→ **Request**: Retype the text lines of the listing below with no changes, covering every entry and leaving out the picture markers.

Page images with their extracted text:
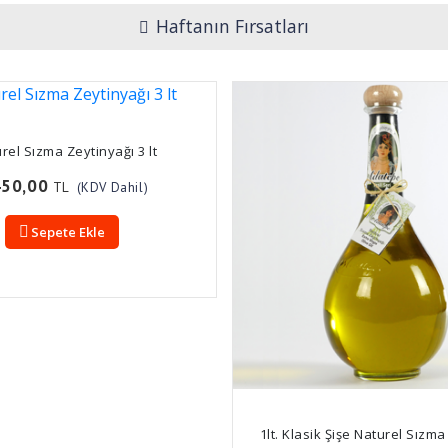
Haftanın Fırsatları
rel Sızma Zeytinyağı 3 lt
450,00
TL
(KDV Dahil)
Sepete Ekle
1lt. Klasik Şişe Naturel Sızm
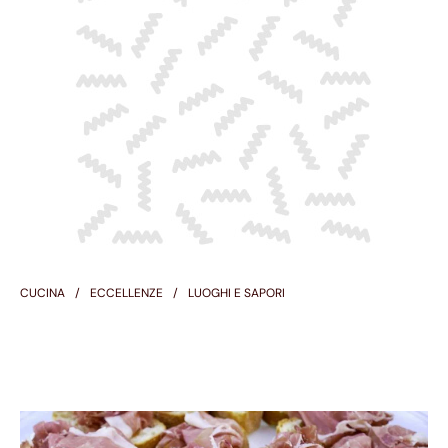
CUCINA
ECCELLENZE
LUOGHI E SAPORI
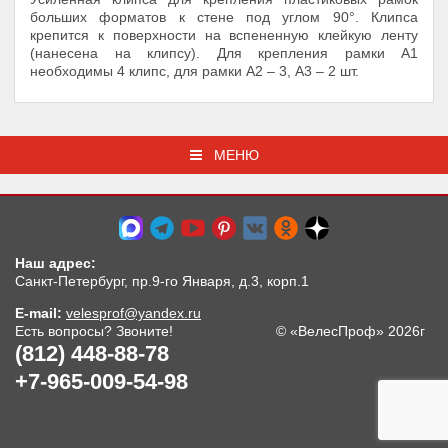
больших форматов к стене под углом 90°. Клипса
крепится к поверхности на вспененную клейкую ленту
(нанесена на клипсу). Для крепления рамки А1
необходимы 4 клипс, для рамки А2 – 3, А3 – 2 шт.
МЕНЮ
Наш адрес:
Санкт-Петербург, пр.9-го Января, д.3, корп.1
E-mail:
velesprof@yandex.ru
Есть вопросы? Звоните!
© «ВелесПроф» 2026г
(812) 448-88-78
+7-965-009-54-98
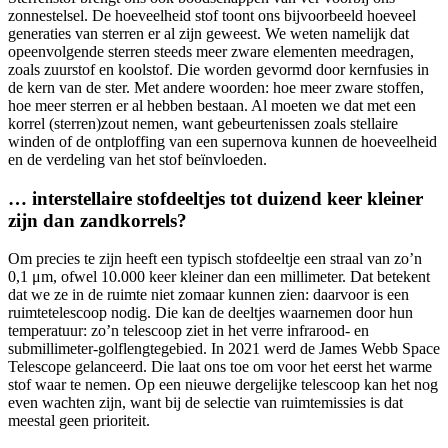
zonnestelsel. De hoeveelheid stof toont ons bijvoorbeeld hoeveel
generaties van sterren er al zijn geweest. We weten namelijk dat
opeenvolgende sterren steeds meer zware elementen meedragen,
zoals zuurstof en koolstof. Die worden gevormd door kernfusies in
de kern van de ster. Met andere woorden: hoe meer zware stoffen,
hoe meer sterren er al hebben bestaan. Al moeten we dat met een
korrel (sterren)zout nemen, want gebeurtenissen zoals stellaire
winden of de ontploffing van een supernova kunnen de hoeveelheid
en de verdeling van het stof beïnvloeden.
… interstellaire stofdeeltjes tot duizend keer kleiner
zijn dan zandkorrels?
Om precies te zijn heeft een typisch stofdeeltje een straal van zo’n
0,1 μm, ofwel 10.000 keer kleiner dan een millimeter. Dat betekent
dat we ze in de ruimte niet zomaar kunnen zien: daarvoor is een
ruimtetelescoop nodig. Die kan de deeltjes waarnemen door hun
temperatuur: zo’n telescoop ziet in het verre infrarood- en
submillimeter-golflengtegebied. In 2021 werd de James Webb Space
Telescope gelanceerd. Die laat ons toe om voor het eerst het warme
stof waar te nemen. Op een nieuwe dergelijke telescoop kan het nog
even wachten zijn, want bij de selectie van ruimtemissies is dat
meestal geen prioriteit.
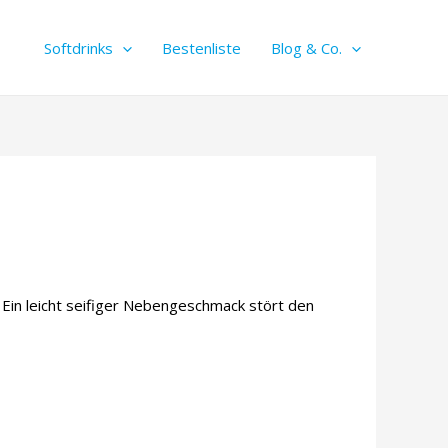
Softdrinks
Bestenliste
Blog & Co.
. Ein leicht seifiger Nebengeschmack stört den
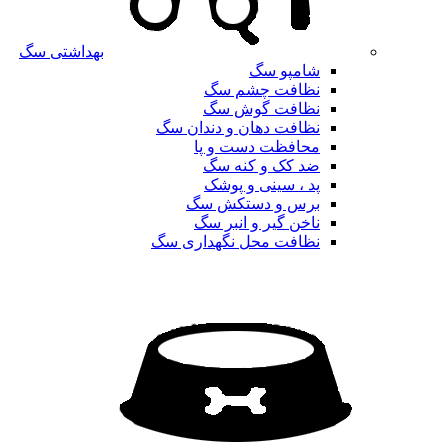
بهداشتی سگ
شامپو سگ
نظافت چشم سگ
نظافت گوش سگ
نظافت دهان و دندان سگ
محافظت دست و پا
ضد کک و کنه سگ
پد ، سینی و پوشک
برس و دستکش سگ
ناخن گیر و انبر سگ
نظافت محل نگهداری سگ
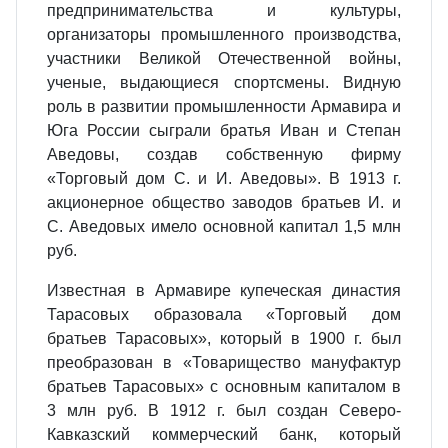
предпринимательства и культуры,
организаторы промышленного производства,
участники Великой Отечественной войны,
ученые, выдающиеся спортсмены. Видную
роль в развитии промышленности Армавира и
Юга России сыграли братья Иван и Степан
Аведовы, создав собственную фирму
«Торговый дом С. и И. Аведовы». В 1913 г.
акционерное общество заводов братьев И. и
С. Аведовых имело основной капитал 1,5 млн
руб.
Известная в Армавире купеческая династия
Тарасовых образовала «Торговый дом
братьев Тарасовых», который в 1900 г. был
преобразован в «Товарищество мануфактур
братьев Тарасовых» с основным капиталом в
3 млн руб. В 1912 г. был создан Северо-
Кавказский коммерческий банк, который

→ **Solution to the problem**:
Haftanın Fırsatları
rel Sızma Zeytinyağı 3 lt
450,00
TL
(KDV Dahil)
Sepete Ekle
1lt. Klasik Şişe Naturel Sızm
CUCINA
ECCELLENZE
LUOGHI E SAPORI
больших форматов к стене под углом 90°. Клипса
крепится к поверхности на вспененную клейкую ленту
(нанесена на клипсу). Для крепления рамки А1
необходимы 4 клипс, для рамки А2 – 3, А3 – 2 шт.
МЕНЮ
Наш адрес:
Санкт-Петербург, пр.9-го Января, д.3, корп.1
E-mail:
velesprof@yandex.ru
Есть вопросы? Звоните!
© «ВелесПроф» 2026г
(812) 448-88-78
+7-965-009-54-98
zonnestelsel. De hoeveelheid stof toont ons bijvoorbeeld hoeveel
generaties van sterren er al zijn geweest. We weten namelijk dat
opeenvolgende sterren steeds meer zware elementen meedragen,
zoals zuurstof en koolstof. Die worden gevormd door kernfusies in
de kern van de ster. Met andere woorden: hoe meer zware stoffen,
hoe meer sterren er al hebben bestaan. Al moeten we dat met een
korrel (sterren)zout nemen, want gebeurtenissen zoals stellaire
winden of de ontploffing van een supernova kunnen de hoeveelheid
en de verdeling van het stof beïnvloeden.
… interstellaire stofdeeltjes tot duizend keer kleiner
zijn dan zandkorrels?
Om precies te zijn heeft een typisch stofdeeltje een straal van zo’n
0,1 μm, ofwel 10.000 keer kleiner dan een millimeter. Dat betekent
dat we ze in de ruimte niet zomaar kunnen zien: daarvoor is een
ruimtetelescoop nodig. Die kan de deeltjes waarnemen door hun
temperatuur: zo’n telescoop ziet in het verre infrarood- en
submillimeter-golflengtegebied. In 2021 werd de James Webb Space
Telescope gelanceerd. Die laat ons toe om voor het eerst het warme
stof waar te nemen. Op een nieuwe dergelijke telescoop kan het nog
even wachten zijn, want bij de selectie van ruimtemissies is dat
meestal geen prioriteit.
Softdrinks
Bestenliste
Blog & Co.
. Ein leicht seifiger Nebengeschmack stört den
بهداشتی سگ
شامپو سگ
نظافت چشم سگ
نظافت گوش سگ
نظافت دهان و دندان سگ
محافظت دست و پا
ضد کک و کنه سگ
پد ، سینی و پوشک
برس و دستکش سگ
ناخن گیر و انبر سگ
نظافت محل نگهداری سگ
предпринимательства и культуры,
организаторы промышленного производства,
участники Великой Отечественной войны,
ученые, выдающиеся спортсмены. Видную
роль в развитии промышленности Армавира и
Юга России сыграли братья Иван и Степан
Аведовы, создав собственную фирму
«Торговый дом С. и И. Аведовы». В 1913 г.
акционерное общество заводов братьев И. и
С. Аведовых имело основной капитал 1,5 млн
руб.
Известная в Армавире купеческая династия
Тарасовых образовала «Торговый дом
братьев Тарасовых», который в 1900 г. был
преобразован в «Товарищество мануфактур
братьев Тарасовых» с основным капиталом в
3 млн руб. В 1912 г. был создан Северо-
Кавказский коммерческий банк, который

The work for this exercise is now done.